Adaptive Binarisation

The previous post covered the basics of binarisation, and introduced the Otsu algorithm, a good method for finding a global threshold number for a page. But there are inevitable limitations with using a global threshold for binarisation. Better would be to use a threshold that is adapted over different regions of the page, so that as the conditions of the page change so can the threshold. This technique is called adaptive binarisation.

For each pixel of an image, adaptive binarisation considers the pixels around it to determine a good threshold. This means that even in an area which is heavily shaded, for example near the spine of a book, the text will be correctly differentiated from the background, as even though they may both be darker than the text in the rest of the page, it is the darkness relative to its surroundings that matters.

A popular algorithm for this adaptive binarisation technique was described in a 2000 paper by J. Sauvola Adaptive document image binarization. The key part of the paper which is still used today is his modification of an earlier algorithm for adaptive binarisation by Niblack (1986), to add standard deviation to the calculation of a local threshold for an area. This improves the algorithm significantly, enabling it to take better account of variations in particularly dark or light areas of an image, such as in the gutter or a particularly stained area.

There are two parameters that need to be set for the Sauvola algorithm, a general threshold value called k, and the window size. The threshold value works much the same way as in other binarisation algorithms, essentially setting how aggressive the algorithm should be in removing dark areas, at the expense of potentially removing some parts of text. It can be between 0 and 1, with a higher number resulting in more aggressive binarisation. The window size is the number of pixels around each pixel which are taken into account by the algorithm to determine whether to set the pixel to black or white. A larger window size results in less local adjustment for different areas of a page, but too low and a good deal of noise can be incorrectly detected as text.

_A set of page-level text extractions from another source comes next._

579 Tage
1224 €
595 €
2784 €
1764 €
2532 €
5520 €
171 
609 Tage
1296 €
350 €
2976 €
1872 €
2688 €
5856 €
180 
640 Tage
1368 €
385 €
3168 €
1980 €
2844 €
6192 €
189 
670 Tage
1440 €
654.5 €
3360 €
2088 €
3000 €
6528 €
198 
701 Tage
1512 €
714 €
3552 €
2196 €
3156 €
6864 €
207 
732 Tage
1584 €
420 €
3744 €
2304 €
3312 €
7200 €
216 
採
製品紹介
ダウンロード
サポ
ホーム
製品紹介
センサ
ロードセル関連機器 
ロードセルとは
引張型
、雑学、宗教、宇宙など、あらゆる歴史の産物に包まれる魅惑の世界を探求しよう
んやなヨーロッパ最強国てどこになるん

A major disadvantage of adaptive binarisation methods is that they tend to be much slower than global threshold binarisation, as a new threshold must be calculated for every pixel. In the case of the Sauvola algorithm, this requires calculating the mean and standard deviation of every pixel in the window around each pixel, for each pixel, which adds up to a lot of calculations.

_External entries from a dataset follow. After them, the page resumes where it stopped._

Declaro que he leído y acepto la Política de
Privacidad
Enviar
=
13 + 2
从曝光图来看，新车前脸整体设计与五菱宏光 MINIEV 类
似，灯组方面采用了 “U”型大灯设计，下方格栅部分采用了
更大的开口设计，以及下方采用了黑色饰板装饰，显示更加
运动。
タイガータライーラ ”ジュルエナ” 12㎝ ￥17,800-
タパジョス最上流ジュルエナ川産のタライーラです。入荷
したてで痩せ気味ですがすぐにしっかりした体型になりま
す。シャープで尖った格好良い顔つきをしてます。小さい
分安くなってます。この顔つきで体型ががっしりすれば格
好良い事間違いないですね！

Fortunately, however, we can use some clever mathematics to dramatically reduce the amount of comuptation that is necessary for adaptive binarisation. The key is using Integral Images, also known as Summed Area Tables. These work by calculating the sum of each pixel above and to the left of each pixel, which can then be used to calculate the mean and standard deviation of any area in an image by a very simple calculation of adding two numbers together and subtracting another two numbers from the Integral Image - a process that is many times faster than calculating the mean and standard deviation from scratch for each pixel. The Integral Image essentially does all of the calculation once for the whole image. This technique is well described in the paper Efficient implementation of local adaptive thresholding techniques using integral images by Shafait, Keysers and Breuel.

Our Tools

There are surprisingly few free software tools to do binarisation with the Sauvola algorithm, and none that I could find that can use Integral Images to speed the processing up. When you’re just binarising a few images, maybe that isn’t so important, but when you’re operating on a scale of many thousands of images, potentially processing each one multiple times with different threshold values, cutting the processing time from 60 seconds to 0.1 seconds makes a very big difference.

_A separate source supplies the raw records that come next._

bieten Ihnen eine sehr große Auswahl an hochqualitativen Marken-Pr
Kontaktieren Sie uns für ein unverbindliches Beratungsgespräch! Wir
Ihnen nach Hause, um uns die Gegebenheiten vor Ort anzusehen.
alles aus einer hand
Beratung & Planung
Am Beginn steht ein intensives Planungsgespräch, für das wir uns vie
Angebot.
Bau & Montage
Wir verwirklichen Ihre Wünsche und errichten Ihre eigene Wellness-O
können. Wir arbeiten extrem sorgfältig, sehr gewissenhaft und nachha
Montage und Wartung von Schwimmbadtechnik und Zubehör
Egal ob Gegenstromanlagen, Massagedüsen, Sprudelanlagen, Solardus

So, we wrote a Go package which does Sauvola binarisation, which contains both standalone command line tools and can be used as a package in your own Go projects. The same package contains some other image preprocessing functionality, so the package is called rescribe.xyz/preproc (docs). The command line binarisation tool in the package is binarize, and the relevant Go functions are Sauvola() and IntegralSauvola().

The Integral Image support is provided by another package we wrote, rescribe.xyz/integral (docs), which will also be useful for other image processing tools which require calculating the mean or standard deviation for different areas of an image. It includes tests and examples, so should be easy to pick up and use for your own projects.